# Marineland Rite-Size K Cartridge Mod



## Tyyrlym (Jun 1, 2008)

Some more Eclipse modifications for ya'll. I recently added a live plant to my Eclipse System 6. Since I wanted to begin adding fertilizers and carbon additive to the water I was going to need to stop having activated carbon in the filter lest it suck the ferts right out of the water as quick as I added them. 

As you can see in my Eclipse review, http://www.fishforum.com/aquarium-products-reviews/eclipse-system-6-a-19721/ , and in my filter mod, http://www.fishforum.com/diy-aquarium/eclipse-6-flow-diverter-20166/ , the filter is designed very specifically for use with a Marineland Rite-Size K cartridge in mind. Proper water distribution through the mechanical filter requires it lest a ton of water pass only through the first few inches of the cartridge and prematurely wear out the cartridge. So any modification was going to require the use of the cartridge.

My first mod was a disaster. Short story, I tried to cut the blue mechanical filter top off, dump out carbon, stuff it with bonded filter pad and then put a piece of bonded filter pad on top. It was a mess, we do not speak of it.

My second attempt came in from the bottom:










As you can see I used a box cutter to trim out some of the bottom grate and then dumped the carbon out. It's actually a surprisingly large amount. Probably sufficient to remain useful out to the cartridge's advertised life span. Go Marineland. At this point I could put the cartridge in and be done with it. It would be just as good a mechanical filter as it was before with just no carbon. I just can't leave well enough alone though.

As you can see here:










I cut up small strips of bonded filter pad and stuffed them into the cavities that used to hold carbon.

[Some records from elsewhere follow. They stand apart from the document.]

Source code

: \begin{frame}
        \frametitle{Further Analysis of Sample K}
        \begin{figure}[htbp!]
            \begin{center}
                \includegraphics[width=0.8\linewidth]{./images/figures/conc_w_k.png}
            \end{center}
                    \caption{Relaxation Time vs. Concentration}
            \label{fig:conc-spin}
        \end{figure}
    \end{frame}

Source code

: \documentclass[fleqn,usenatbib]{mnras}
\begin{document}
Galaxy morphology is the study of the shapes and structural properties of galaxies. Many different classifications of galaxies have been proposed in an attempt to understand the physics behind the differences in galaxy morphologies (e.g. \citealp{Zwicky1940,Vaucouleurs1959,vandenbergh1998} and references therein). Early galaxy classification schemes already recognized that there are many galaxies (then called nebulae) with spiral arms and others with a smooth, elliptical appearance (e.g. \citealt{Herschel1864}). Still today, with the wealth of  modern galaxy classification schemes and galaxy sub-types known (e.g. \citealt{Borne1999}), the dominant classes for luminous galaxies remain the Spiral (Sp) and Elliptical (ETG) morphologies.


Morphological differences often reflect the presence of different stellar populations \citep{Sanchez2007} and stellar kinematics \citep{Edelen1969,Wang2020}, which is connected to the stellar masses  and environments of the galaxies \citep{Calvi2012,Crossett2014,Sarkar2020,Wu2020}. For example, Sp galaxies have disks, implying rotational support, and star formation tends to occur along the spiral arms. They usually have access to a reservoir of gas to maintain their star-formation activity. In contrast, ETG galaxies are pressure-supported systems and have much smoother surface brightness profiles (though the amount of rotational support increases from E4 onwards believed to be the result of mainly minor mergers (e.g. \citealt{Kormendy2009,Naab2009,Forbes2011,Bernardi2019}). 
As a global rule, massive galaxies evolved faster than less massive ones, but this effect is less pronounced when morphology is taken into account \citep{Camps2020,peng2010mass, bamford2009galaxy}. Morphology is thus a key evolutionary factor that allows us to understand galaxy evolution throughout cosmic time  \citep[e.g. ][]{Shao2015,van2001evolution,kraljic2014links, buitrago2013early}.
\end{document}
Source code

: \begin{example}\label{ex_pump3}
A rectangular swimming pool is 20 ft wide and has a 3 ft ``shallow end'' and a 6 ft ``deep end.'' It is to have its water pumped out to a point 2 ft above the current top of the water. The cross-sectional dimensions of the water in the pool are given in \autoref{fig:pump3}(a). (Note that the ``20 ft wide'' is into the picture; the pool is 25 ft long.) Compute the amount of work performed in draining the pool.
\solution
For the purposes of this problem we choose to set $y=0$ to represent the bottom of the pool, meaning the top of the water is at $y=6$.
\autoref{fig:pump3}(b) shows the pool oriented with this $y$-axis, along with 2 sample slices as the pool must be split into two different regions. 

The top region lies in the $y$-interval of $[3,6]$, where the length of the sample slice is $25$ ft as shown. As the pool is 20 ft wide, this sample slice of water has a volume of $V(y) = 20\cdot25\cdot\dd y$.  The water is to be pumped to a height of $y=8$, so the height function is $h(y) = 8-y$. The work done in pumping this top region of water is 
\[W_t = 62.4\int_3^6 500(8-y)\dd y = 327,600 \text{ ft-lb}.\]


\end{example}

It's a relatively simple mod that anyone can do for their planted Eclipse tanks. In fact given the construction of all Marineland Rite-Size cartridges you can perform this mod on just about any Marineland filter to remove the carbon.


----------



## aunt kymmie (Jun 2, 2008)

I have the same tank as you, planted. I totally forgot about that carbon filter. I will be needing to do the same mod as you as I also want to dose with ferts. Thanks for the great tip!


----------



## Tyyrlym (Jun 1, 2008)

*Update*

The filter pad finally gave out. A five month run isn't too bad though I wouldn't advise taking it that long. The extra filter pad I stuffed in certainly increased the pad's resistance to flow. After a few months n service the water started to back up and overflow the filter. Not a big deal, it tips forward slightly so the excess water flowed over the side and back into the tank. It was minimal enough for me to not worry about it. It finally came to a head though when the pad was resistant enough that enough water was backing up to start overflowing the rear of the filter. The filter is close enough to the back that the water puddled on the rim and then dribbled out. Suffice it to say overnight I lost about a 1/4" of water dribbled out the back of my tank. I did a major clean of my tank, dumped the old pad, and made a new one and installed it.

I would recommend that anyone who does this mod replace the cartridge about once every three to four months so as to avoid the overflow.


----------